[Source data]
======

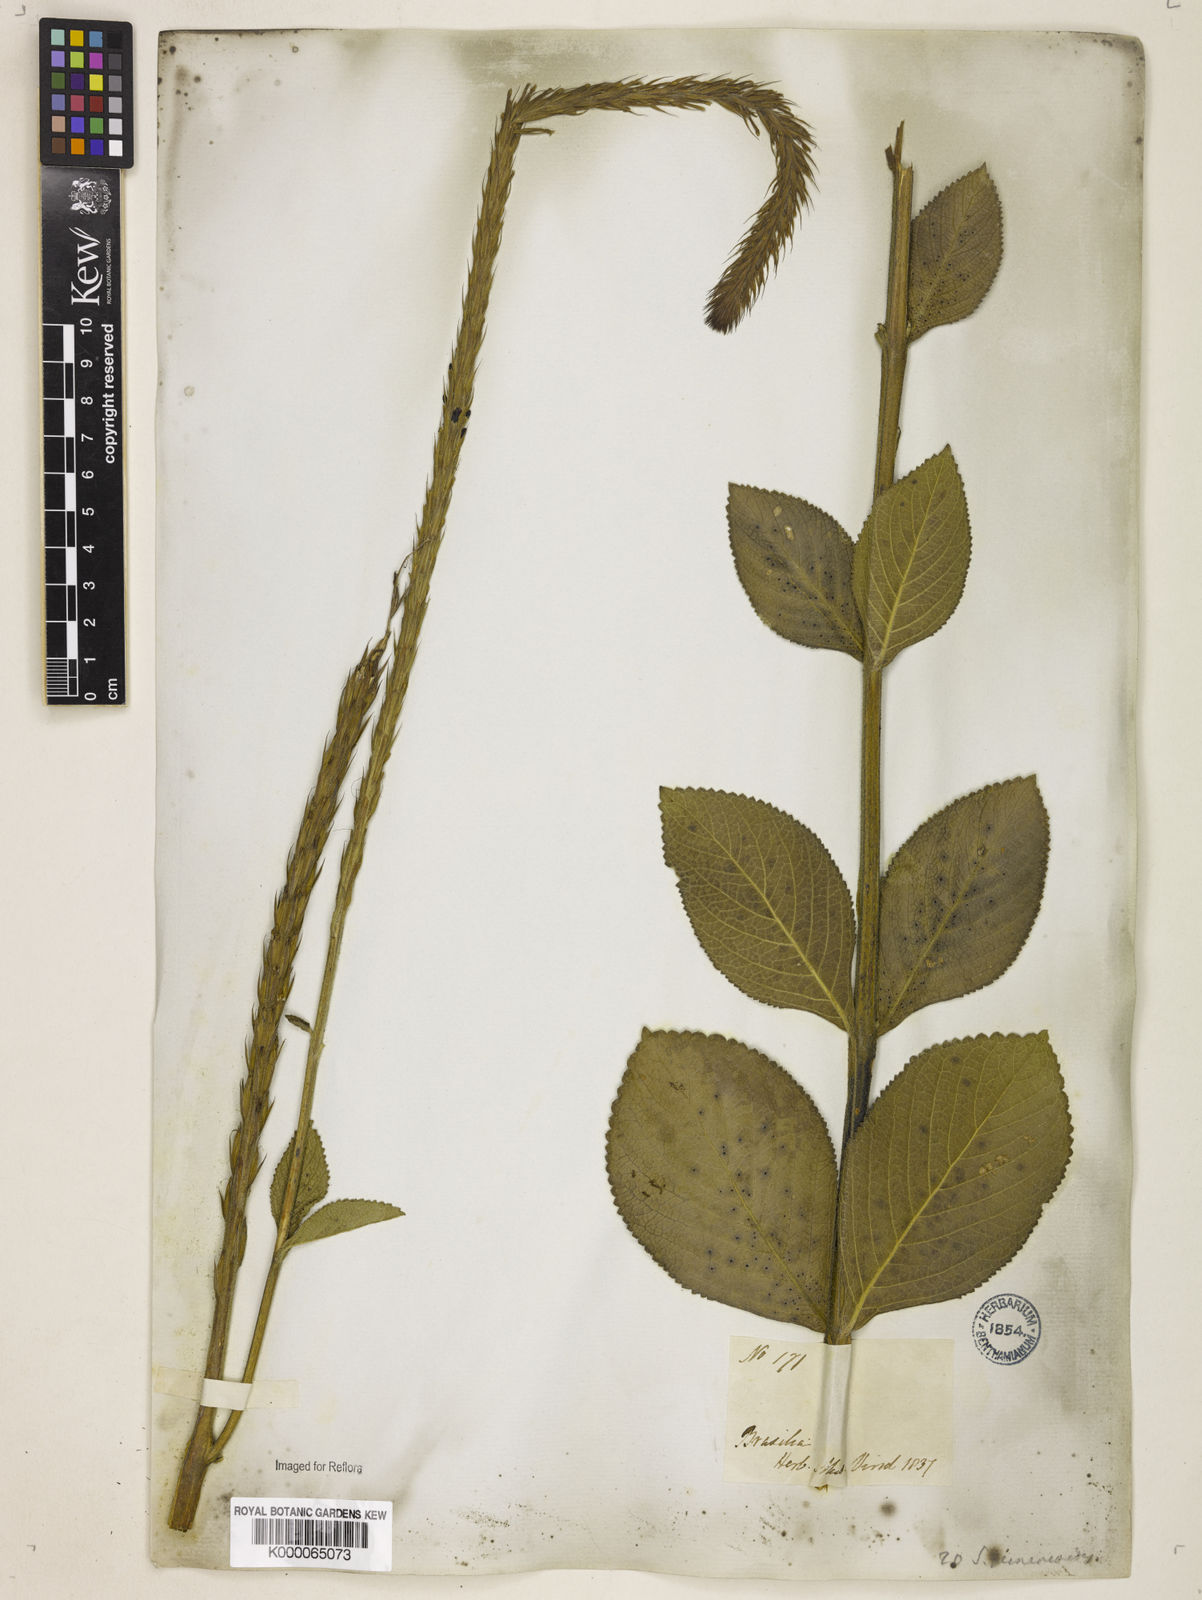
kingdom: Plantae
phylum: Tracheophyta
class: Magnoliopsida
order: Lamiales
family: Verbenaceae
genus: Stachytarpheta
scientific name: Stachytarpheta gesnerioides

======

The request:
Rewrite every line from all the rows above as a Markdown table with the columns "No." and "Line," numbering the lines in order. Skip blank lines and leave the pictures out.

Correct output:
| No. | Line |
|---|---|
| 1 | kingdom: Plantae |
| 2 | phylum: Tracheophyta |
| 3 | class: Magnoliopsida |
| 4 | order: Lamiales |
| 5 | family: Verbenaceae |
| 6 | genus: Stachytarpheta |
| 7 | scientific name: Stachytarpheta gesnerioides |